ノルウェー
Nordfjord
ノールフィヨルドは、ノルウェー西部の大西洋沿岸から山々の奥深くまで、100キロメートル以上にわたって広がり、単一のフィヨルドシステム内に驚異的な風景のバリエーションを包含する自然の回廊を形成しています。 その入り口には、メキシコ湾流が年間を通じて氷のない海岸を保つ漁村が点在し、フィヨルドの奥には、ヨステダールスブレーン氷帽—ヨーロッパ本土最大の氷河—の氷舌がフィヨルドの水面から数百メートルの距離まで降りてきます。ノールフィヨルドは、ノルウェーの本質的な対比を一つの航行可能な水路に凝縮しています。
フィヨルドに沿った村々は、それぞれが海岸から氷河へのこのグラデーションに位置することで形作られた独自のキャラクターを持っています。フィヨルドの入り口に位置するモールイとセルイェは、漁業コミュニティであり、漁獲が今なお生活のリズムを定義しています。モールイはノルウェー最大の漁港の一つであり、11世紀に沿岸の島に設立されたセルヤ修道院の遺跡は、ノルウェー初の司教区の場所を示しています。フィヨルドの中流域に位置するサンダーネは、行政の中心地であり、平坦なデルタに広がる整然とした町で、四方に雪をかぶった山々の景色が広がっています。最も奥まった腕に位置するオールデンとロエンは、氷河の国への入り口です。小さな村々は、まるでミニチュアのヒマラヤのように、垂直のドラマを持つ山々に囲まれています。
ノールフィヨルドの料理は、その二重性—海岸と山、海と農場—によって定義されています。大西洋のタラ、スケトウダラ、そしてポルトガルとの貿易の歴史を反映した貴重なバカラオ(塩漬けタラ)が、海岸のメニューを支配しています。内陸では、山の牧草地で育てられた羊の肉が特別な甘さを持ち、ピネッキョット(塩漬けの乾燥リブを白樺の枝で蒸した料理)や、ノルウェーの国民食であるファーリコール(羊肉とキャベツのシチュー)として提供されることが多いです。地元の乳製品の伝統も特に強く、山羊と牛の乳から作られるブラウンチーズ(ブルーノスト)は、この地域のシグネチャー商品です。甘くキャラメル化されたブロック状のチーズは、ノルウェーの人々が薄くスライスしてパンやワッフル、さらにはコーヒーと一緒に楽しむものです。夏の終わりに山の斜面で収穫されるクラウドベリー、リンゴンベリー、ブルーベリーは、保存食やデザート、さらにはゲーム料理と共に登場します。

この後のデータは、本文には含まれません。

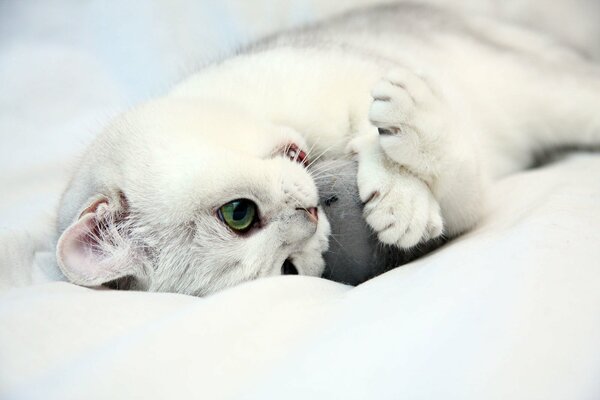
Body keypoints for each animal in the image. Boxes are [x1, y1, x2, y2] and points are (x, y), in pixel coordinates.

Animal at [54, 4, 596, 296]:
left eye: (236, 214)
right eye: (289, 269)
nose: (311, 216)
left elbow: (394, 130)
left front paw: (399, 184)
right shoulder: (472, 199)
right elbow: (461, 180)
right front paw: (407, 206)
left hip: (554, 91)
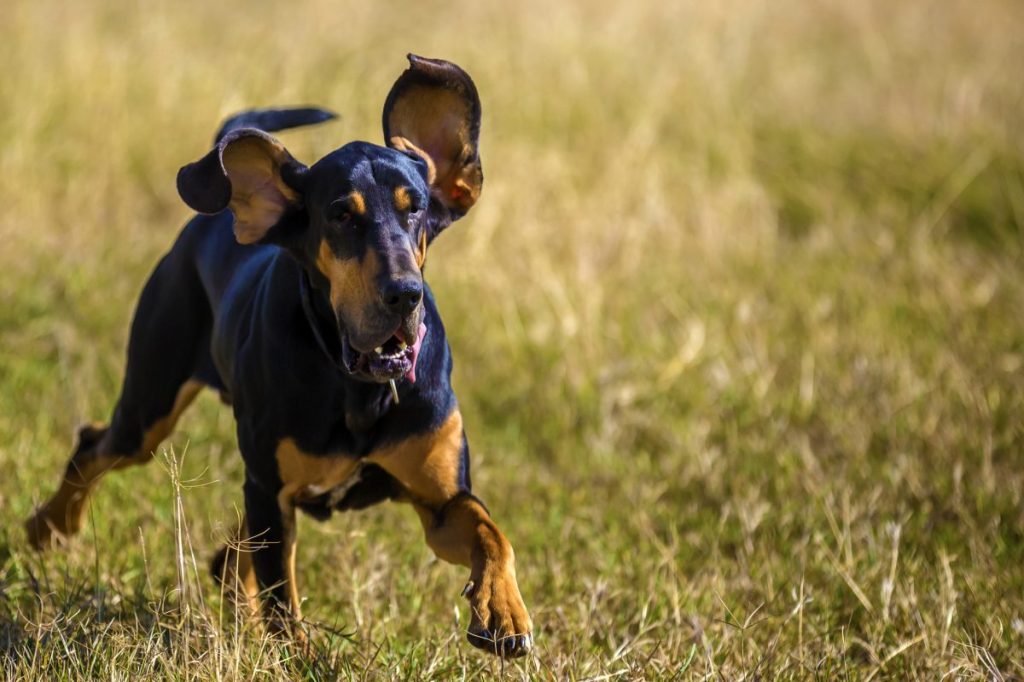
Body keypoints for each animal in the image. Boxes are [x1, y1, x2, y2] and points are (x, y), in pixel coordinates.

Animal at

ノールフィヨルドの自然の魅力は、ノルウェーの基準でも特別なものです。ブリクスダール氷河(ブリクスダルスブレーン)は、ヨステダールスブレーン氷帽の劇的な一部であり、道路からの穏やかな2時間のハイキングでアクセスできる谷に終わります。氷河に注ぐ湖の上にそびえる青い氷の光景と、周囲の崖から流れ落ちる滝は、西ノルウェーにおける最も力強い自然体験の一つです。ロエン・スカイリフトは、ロエン村からホーヴェン山(1,011メートル)の頂上へと上昇するケーブルカーで、フィヨルド全体のパノラマと周囲の山々を一望できます。ストリン夏スキーセンターでは、6月と7月に氷河の上でスキーを楽しむという非現実的な体験ができ、遥か下に広がる緑の谷と青いフィヨルドの水を眺めることができます。
ノールフィヨルドは、ノルウェーの沿岸およびフィヨルドクルーズの定番の寄港地であり、オールデンが主要な寄港地として知られています。訪れるのに最適な時期は5月から9月までで、この時期はノルウェーの長い日々(6月と7月には太陽がほとんど沈まない)を利用して、じっくりと探検することができます。氷河やスキーエリアは夏に最もアクセスしやすくなります。9月にはフィヨルド沿いの白樺の森が秋の色に染まります。冬は、より静かで親密な体験を提供します。村々はキャンドルの光で輝き、内陸のフィヨルドからは時折オーロラが見えることもあり、山々は雪によってモノクロの風景に変わり、驚異的な厳しさと美しさを持つ光景が広がります。